Could you recast the stretch from the line containing "## Case: Writing Email to a Public Figure" through the last line as a JSON list of strings, one string per line with blank lines omitted and the pictures left out?

Top of Extracted material

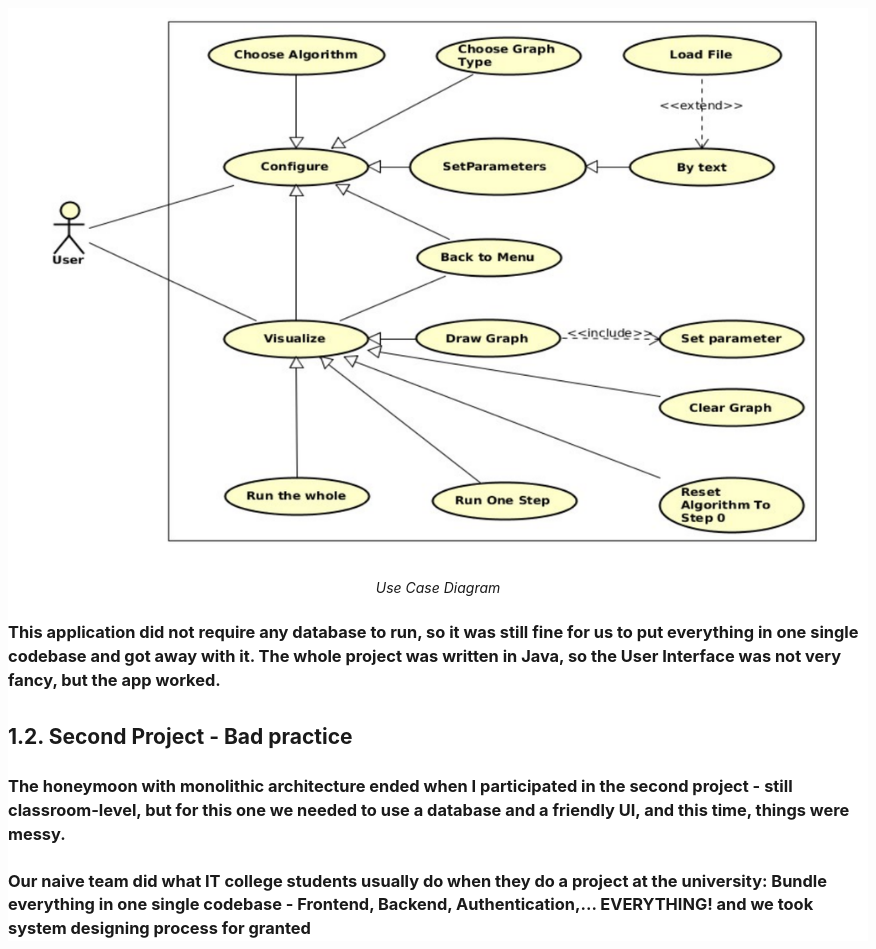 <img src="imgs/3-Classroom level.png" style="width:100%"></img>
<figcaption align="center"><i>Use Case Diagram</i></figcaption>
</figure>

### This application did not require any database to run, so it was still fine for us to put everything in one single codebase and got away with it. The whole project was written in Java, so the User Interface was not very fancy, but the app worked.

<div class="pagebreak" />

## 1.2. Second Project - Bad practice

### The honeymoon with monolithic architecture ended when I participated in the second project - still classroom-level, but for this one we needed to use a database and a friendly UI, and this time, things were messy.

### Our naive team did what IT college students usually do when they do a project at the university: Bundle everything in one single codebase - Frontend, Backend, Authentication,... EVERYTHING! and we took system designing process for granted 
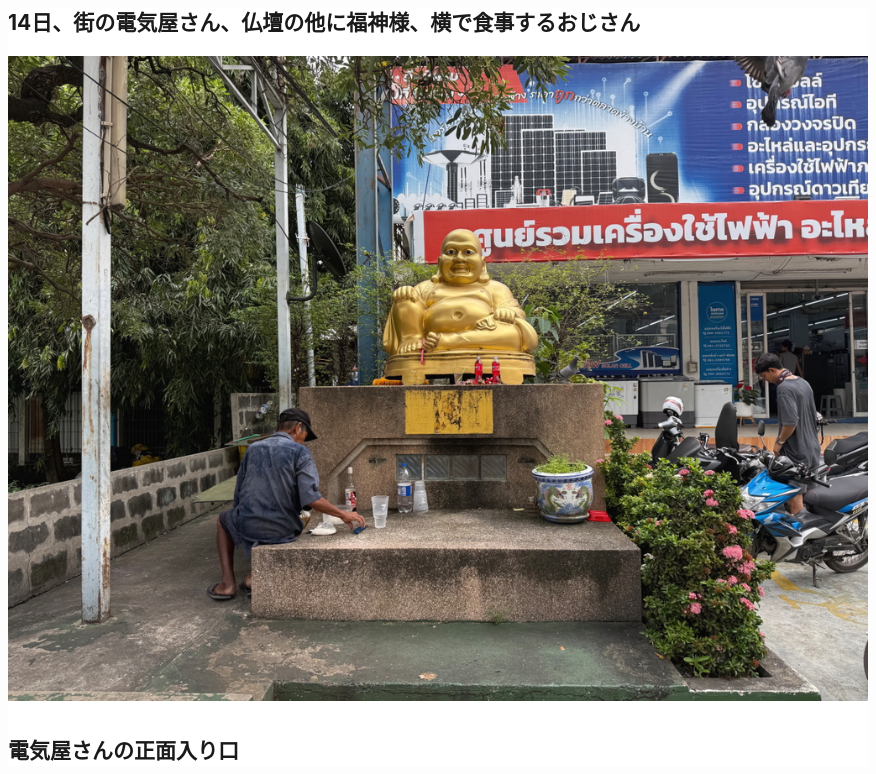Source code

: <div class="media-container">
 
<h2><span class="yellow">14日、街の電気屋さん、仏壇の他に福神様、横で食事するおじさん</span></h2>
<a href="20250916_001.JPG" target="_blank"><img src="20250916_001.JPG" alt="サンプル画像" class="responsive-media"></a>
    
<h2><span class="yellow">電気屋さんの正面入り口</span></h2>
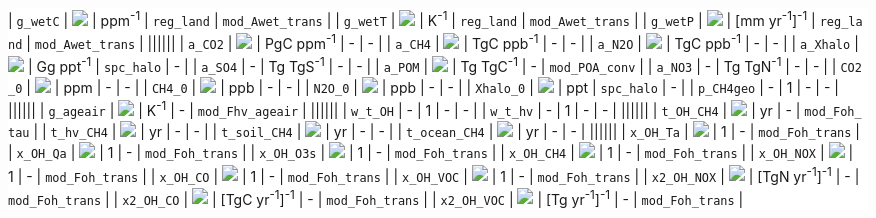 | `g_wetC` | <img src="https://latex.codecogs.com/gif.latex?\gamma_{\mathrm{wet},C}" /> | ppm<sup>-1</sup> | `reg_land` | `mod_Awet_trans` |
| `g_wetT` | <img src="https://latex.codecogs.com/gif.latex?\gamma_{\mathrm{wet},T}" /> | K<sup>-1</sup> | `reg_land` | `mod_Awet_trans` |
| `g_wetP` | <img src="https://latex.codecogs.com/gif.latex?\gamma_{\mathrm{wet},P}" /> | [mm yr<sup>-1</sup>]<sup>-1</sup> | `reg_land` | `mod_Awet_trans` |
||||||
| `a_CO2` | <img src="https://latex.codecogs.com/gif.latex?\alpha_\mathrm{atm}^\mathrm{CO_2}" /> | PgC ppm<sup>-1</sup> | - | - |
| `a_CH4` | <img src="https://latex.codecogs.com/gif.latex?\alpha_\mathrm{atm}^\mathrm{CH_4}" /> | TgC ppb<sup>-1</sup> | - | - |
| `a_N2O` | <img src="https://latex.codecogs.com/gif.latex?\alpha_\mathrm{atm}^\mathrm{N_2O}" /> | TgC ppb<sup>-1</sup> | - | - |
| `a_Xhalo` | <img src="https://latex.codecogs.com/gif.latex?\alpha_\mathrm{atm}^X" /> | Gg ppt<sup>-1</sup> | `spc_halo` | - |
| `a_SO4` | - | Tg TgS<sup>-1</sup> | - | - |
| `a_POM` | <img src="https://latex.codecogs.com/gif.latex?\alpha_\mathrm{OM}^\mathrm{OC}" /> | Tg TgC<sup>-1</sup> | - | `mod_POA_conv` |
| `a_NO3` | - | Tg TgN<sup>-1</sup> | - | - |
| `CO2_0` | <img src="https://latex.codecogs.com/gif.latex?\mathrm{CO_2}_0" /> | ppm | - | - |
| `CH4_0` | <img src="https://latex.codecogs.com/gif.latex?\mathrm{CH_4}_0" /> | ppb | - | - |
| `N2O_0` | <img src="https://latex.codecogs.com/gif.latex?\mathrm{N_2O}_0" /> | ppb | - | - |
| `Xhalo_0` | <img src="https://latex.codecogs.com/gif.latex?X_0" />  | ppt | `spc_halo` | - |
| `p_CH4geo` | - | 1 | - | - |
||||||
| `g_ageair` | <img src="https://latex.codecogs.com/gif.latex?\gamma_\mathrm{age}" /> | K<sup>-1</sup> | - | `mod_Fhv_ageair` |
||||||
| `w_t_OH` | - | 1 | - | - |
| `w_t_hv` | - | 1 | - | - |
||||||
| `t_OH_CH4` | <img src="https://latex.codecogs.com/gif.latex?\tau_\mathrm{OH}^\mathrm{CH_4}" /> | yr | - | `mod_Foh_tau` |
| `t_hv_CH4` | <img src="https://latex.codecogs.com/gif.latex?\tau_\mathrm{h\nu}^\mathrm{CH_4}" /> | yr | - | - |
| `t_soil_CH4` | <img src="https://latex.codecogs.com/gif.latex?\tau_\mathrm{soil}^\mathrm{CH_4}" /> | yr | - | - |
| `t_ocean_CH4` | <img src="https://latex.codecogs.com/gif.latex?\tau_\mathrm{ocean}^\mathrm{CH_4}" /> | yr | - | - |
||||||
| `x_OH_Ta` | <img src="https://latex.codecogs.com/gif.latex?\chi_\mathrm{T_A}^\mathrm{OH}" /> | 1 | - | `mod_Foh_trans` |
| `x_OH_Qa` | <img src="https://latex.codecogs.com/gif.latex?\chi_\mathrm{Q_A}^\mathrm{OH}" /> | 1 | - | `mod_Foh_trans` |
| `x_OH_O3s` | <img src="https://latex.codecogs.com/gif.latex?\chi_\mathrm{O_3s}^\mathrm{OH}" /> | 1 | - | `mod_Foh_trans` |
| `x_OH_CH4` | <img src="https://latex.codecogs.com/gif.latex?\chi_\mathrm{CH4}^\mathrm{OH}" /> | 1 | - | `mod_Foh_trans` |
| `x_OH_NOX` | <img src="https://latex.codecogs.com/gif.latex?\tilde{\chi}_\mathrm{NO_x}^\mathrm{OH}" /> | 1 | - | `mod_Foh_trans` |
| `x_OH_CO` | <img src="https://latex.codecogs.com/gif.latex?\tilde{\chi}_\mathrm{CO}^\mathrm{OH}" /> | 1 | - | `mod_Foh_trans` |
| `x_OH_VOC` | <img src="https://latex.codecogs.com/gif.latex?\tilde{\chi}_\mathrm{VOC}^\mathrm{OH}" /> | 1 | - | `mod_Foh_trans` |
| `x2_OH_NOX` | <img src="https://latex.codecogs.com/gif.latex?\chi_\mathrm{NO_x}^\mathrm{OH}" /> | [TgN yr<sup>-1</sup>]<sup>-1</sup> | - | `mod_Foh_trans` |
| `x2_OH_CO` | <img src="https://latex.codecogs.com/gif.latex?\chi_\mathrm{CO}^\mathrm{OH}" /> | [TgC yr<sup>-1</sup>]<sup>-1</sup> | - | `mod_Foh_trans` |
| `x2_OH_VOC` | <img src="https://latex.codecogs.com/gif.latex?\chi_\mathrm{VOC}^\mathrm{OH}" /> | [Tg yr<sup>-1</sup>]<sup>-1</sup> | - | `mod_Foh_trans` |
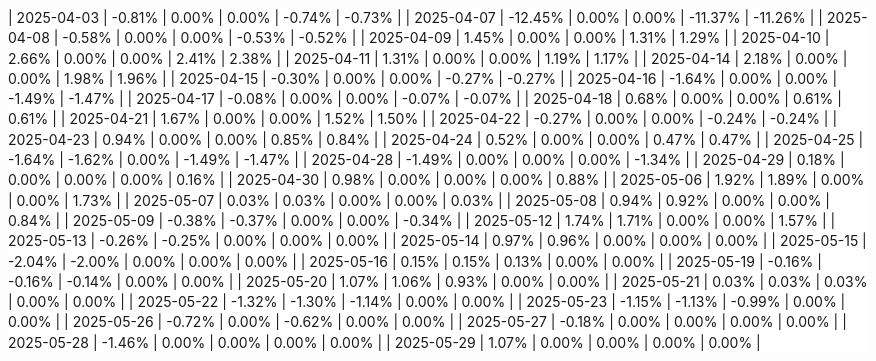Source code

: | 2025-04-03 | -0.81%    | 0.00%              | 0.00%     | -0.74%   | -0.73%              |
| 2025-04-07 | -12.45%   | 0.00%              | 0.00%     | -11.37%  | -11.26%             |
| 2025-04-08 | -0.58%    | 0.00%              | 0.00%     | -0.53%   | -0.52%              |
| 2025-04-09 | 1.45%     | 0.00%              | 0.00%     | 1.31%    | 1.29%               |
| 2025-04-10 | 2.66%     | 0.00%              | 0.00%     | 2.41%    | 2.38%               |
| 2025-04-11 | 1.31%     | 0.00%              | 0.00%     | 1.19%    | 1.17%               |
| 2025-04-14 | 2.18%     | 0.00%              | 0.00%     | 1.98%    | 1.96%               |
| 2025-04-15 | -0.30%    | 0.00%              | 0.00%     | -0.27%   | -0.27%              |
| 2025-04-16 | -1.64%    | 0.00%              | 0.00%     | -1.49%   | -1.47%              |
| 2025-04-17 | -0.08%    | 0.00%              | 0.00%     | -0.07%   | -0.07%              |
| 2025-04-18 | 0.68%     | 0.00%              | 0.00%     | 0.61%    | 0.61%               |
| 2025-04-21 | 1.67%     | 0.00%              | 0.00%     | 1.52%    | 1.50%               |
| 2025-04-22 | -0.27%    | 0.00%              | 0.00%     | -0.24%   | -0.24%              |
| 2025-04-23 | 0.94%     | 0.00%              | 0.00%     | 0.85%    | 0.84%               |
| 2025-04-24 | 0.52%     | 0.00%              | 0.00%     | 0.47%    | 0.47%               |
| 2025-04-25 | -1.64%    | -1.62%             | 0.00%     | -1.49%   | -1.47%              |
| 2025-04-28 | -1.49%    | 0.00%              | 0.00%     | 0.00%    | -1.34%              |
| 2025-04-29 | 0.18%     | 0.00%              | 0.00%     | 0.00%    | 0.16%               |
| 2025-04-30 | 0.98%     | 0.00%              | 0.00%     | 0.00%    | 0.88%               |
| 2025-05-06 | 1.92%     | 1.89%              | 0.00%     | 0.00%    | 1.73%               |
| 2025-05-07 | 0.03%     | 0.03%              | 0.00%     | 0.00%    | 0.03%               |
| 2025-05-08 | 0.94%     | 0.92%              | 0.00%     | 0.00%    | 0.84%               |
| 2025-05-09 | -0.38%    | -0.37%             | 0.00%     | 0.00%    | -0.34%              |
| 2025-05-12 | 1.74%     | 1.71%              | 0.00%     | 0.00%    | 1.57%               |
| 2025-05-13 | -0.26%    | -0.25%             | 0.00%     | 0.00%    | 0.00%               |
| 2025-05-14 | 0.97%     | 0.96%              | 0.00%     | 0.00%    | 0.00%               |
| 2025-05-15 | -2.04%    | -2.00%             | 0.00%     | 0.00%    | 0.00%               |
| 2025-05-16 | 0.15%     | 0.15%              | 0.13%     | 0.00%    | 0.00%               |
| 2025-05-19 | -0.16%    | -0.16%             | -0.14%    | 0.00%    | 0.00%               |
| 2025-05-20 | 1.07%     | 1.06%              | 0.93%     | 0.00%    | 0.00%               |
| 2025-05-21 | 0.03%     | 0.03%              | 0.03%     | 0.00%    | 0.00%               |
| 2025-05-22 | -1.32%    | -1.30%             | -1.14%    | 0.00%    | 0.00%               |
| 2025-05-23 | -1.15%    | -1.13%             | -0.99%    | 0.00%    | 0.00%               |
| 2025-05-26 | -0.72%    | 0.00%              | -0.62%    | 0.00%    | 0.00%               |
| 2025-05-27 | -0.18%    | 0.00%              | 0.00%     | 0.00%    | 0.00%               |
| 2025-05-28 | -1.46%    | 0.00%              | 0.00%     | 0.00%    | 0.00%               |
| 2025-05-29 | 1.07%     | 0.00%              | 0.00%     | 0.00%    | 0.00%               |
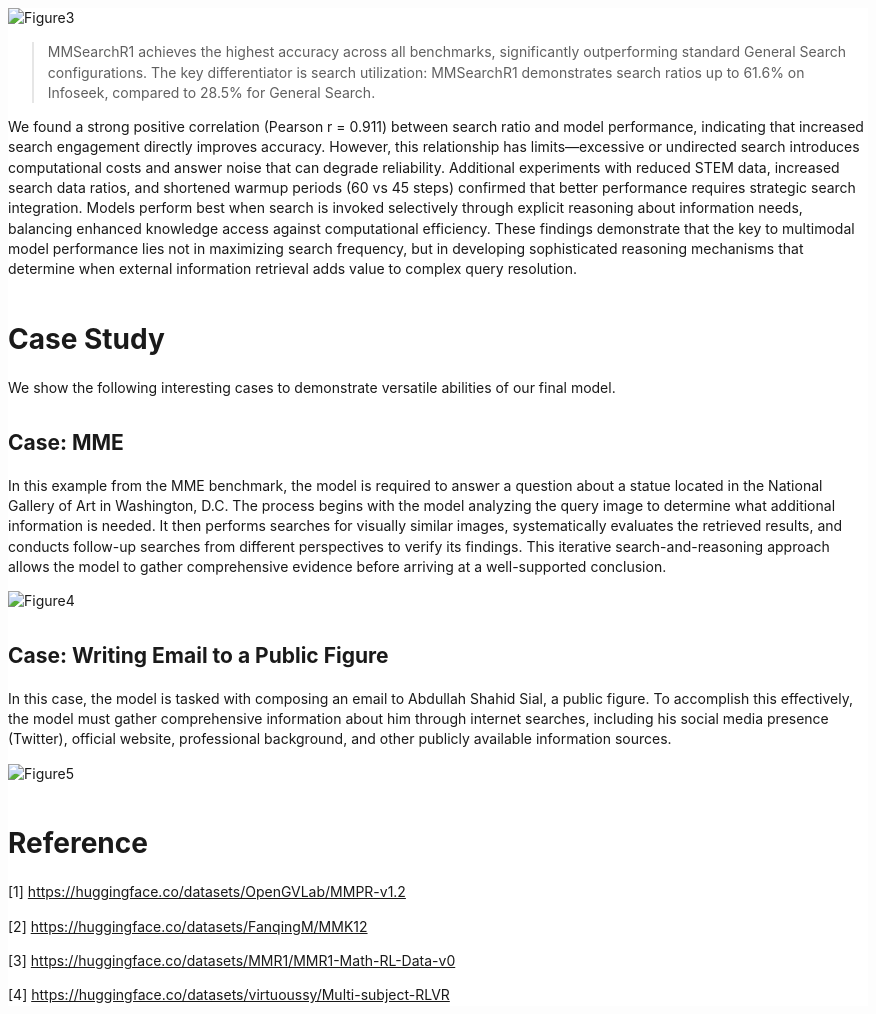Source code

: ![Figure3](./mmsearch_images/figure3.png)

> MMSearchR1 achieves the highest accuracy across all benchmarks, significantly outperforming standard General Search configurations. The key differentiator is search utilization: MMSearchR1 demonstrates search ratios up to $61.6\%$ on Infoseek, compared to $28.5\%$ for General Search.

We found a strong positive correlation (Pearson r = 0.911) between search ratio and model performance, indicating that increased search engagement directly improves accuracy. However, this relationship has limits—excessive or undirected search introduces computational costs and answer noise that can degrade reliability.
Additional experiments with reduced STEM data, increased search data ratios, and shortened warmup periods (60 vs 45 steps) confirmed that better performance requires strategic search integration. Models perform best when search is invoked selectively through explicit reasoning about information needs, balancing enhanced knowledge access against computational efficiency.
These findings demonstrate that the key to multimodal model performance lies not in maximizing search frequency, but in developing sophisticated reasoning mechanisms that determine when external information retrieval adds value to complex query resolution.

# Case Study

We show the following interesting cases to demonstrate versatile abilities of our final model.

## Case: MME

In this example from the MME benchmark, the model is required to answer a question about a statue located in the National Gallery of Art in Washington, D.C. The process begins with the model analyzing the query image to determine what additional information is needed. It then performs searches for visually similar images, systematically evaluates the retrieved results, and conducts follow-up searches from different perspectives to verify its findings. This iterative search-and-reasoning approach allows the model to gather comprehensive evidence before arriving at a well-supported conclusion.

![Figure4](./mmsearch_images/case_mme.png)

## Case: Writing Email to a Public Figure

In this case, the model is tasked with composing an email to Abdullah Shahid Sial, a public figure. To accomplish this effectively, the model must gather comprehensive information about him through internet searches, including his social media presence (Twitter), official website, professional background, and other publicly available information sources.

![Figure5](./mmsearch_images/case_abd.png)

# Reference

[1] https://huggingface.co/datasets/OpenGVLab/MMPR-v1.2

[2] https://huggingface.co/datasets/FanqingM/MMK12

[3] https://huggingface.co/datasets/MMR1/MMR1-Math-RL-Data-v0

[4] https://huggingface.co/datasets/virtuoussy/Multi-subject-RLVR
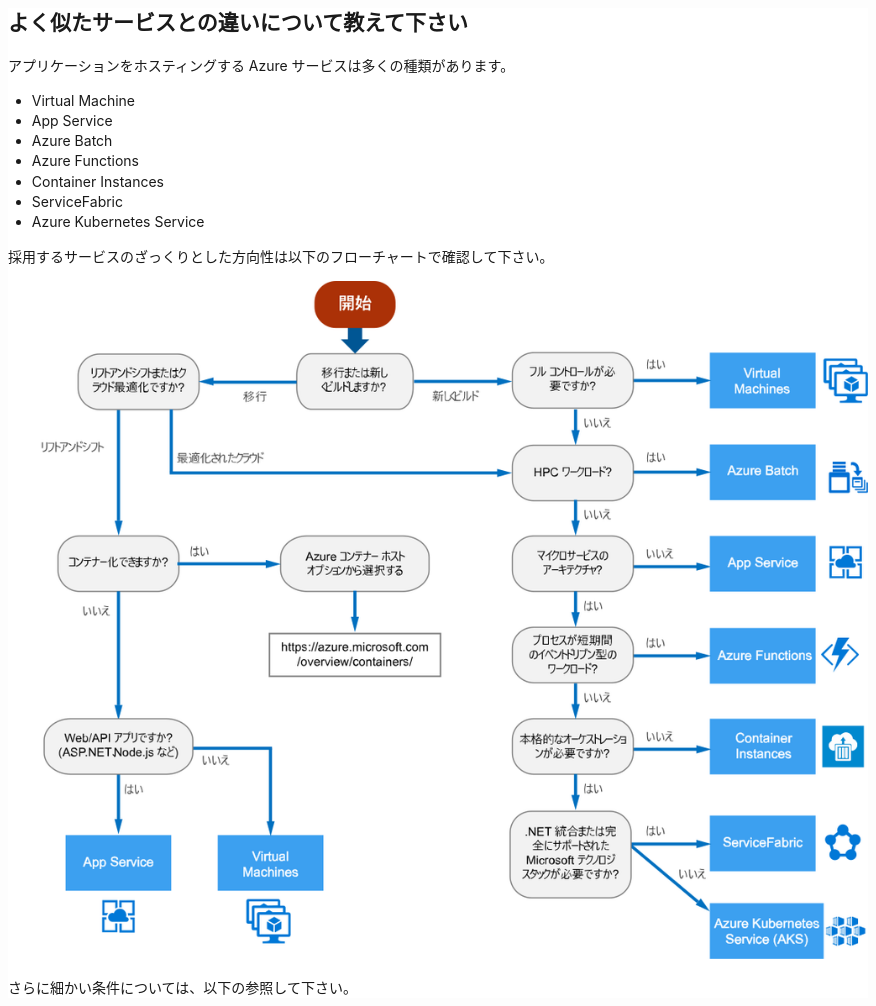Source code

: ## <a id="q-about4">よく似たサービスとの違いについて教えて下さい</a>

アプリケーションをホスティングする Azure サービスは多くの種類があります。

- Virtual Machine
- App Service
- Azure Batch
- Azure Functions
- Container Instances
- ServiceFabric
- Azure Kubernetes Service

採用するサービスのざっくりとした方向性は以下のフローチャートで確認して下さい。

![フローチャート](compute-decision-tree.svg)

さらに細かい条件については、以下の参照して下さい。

Bottom of Extracted material

— Answer section —
[
  "## Case: Writing Email to a Public Figure",
  "In this case, the model is tasked with composing an email to Abdullah Shahid Sial, a public figure. To accomplish this effectively, the model must gather comprehensive information about him through internet searches, including his social media presence (Twitter), official website, professional background, and other publicly available information sources.",
  "![Figure5](./mmsearch_images/case_abd.png)",
  "# Reference",
  "[1] https://huggingface.co/datasets/OpenGVLab/MMPR-v1.2",
  "[2] https://huggingface.co/datasets/FanqingM/MMK12",
  "[3] https://huggingface.co/datasets/MMR1/MMR1-Math-RL-Data-v0",
  "[4] https://huggingface.co/datasets/virtuoussy/Multi-subject-RLVR",
  "Source code",
  ": ## <a id=\"q-about4\">よく似たサービスとの違いについて教えて下さい</a>",
  "アプリケーションをホスティングする Azure サービスは多くの種類があります。",
  "- Virtual Machine",
  "- App Service",
  "- Azure Batch",
  "- Azure Functions",
  "- Container Instances",
  "- ServiceFabric",
  "- Azure Kubernetes Service",
  "採用するサービスのざっくりとした方向性は以下のフローチャートで確認して下さい。",
  "![フローチャート](compute-decision-tree.svg)",
  "さらに細かい条件については、以下の参照して下さい。"
]